The second he made Marie's aquantaince he realized that he was no longer suffering from a brain tumor - or in the least - not from it's symptoms. Because for once, his body felt healthy and alive and there was absolutly nothing he could want to change about it. As he'd suffered from the tumor he'd constantly felt pain somewhere in his body, there'd been only few moments he'd been spared of some kind of aching. But he'd only felt his injuries when he'd been hospitalized and now he didn't feel anything at all. It was strange to not feel his body anymore. You only really feel a part of your body if it's painful or aroused. And for the first time in years, Werner felt arousal. He shifted in his seat. 

"What are you doing in Poland, sir?" She asked. Had the young man not looked at her with his big puppy eyes she would never have talked to a young Nazi. She hated Hitler and everything that reeked of his ideologies but this young man was different. And he'd been staring at her as if he'd like to buy her a coffee. 

"I'm on my way to..." He didn't want to answer. She was such a pretty young girl, and saying that he was up and off to the most horrible place in Poland embarassed him. "I'm on my way to Auschwitz." He repeated, adding his destination. He tried to smile but failed. "I'm sorry, I can't say that I look forward to it." 

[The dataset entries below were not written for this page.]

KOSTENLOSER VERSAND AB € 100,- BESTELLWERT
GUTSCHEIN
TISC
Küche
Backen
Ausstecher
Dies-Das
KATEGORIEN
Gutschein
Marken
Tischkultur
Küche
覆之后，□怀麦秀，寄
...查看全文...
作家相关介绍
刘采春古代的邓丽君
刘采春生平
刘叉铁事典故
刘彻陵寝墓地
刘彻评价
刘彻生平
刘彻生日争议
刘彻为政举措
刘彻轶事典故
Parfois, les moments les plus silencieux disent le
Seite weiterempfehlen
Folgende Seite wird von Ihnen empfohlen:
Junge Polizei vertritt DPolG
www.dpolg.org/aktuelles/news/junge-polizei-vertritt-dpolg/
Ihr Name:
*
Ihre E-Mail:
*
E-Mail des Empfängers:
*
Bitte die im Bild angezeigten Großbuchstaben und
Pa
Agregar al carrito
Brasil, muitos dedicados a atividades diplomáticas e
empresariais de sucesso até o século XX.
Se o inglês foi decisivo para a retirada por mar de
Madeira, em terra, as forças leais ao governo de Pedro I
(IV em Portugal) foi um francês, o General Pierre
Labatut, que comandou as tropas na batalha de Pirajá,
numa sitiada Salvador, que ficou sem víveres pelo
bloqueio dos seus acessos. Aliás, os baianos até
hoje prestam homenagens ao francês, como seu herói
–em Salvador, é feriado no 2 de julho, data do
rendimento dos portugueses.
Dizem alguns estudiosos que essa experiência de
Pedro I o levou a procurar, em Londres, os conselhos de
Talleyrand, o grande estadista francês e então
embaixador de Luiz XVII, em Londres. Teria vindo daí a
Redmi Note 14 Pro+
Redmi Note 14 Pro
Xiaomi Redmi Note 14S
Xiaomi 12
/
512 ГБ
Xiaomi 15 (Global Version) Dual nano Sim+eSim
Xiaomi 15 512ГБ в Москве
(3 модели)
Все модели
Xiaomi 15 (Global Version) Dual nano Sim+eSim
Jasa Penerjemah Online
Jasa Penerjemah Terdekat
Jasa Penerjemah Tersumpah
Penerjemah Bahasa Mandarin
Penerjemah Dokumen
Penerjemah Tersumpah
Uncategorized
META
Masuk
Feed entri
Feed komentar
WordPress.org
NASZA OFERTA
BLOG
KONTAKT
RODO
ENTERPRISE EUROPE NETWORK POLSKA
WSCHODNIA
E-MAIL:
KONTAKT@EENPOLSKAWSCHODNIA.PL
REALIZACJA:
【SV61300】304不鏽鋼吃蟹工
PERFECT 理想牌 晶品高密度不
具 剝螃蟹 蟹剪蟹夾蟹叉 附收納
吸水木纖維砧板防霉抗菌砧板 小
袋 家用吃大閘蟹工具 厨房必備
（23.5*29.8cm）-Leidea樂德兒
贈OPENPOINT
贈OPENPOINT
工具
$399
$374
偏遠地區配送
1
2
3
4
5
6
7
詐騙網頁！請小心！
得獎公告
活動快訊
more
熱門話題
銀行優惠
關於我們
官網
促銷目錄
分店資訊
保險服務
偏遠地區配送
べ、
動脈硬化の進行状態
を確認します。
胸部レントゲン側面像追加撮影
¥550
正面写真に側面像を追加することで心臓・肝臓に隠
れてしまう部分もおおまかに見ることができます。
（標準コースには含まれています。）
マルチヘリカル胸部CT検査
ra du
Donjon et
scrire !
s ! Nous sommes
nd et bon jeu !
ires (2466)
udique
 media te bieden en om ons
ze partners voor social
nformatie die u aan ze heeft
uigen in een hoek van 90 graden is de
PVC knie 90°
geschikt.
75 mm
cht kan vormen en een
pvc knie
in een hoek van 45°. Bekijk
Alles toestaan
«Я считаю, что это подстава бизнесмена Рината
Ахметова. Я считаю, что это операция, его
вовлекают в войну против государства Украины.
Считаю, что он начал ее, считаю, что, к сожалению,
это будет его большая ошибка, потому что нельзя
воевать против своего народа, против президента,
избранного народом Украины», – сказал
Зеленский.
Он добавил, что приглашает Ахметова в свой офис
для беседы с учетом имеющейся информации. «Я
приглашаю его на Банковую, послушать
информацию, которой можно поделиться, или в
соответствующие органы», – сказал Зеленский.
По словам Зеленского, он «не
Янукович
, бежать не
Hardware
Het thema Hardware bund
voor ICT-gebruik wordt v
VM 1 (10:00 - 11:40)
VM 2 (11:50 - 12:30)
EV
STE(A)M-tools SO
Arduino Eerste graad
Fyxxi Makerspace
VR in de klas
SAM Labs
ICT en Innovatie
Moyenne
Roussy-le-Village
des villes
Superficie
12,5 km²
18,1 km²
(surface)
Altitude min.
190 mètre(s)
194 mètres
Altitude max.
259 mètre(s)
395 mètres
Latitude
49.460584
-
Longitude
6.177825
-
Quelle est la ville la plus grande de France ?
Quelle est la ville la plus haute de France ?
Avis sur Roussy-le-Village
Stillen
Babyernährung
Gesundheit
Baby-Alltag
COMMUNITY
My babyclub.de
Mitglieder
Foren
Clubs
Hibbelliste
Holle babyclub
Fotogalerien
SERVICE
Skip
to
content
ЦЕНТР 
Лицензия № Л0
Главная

"I wouldn't either, if I were you." She answered with a small smile. Her smile reassured him that she was against the system, like he was. "My name's Marie." She said and stuck out her hand for him to grab and shake. 

"I'm Killian."

"That's a nice name. Haven't heard it in a long time." 

"Really?"

"Everyone's name is Kurt, Jürg, Hans, Rolf and so on and so forth." She said with a laugh. "Your name isn't typically german, I like that." 

"Thank you. Your name is very typically german, I like that too." She could tell from his eyes that the reason wasn't his glorification for das Deutsche Reich. His reason was that he'd always wanted to visit, and had always dreamed of marrying a german girl, but she thought his reason was because he was crossing the border and wanted to think of family and friends back home. 

They talked for the whole trip, and at one stop, Werner ran out to buy her a coffee. He asked for her number and got her home phone, but she said that she wouldn't be back home for the next two weeks, so he'd have to wait to give her a call. 

And both of them didn't know if there were phones in Auschwitz.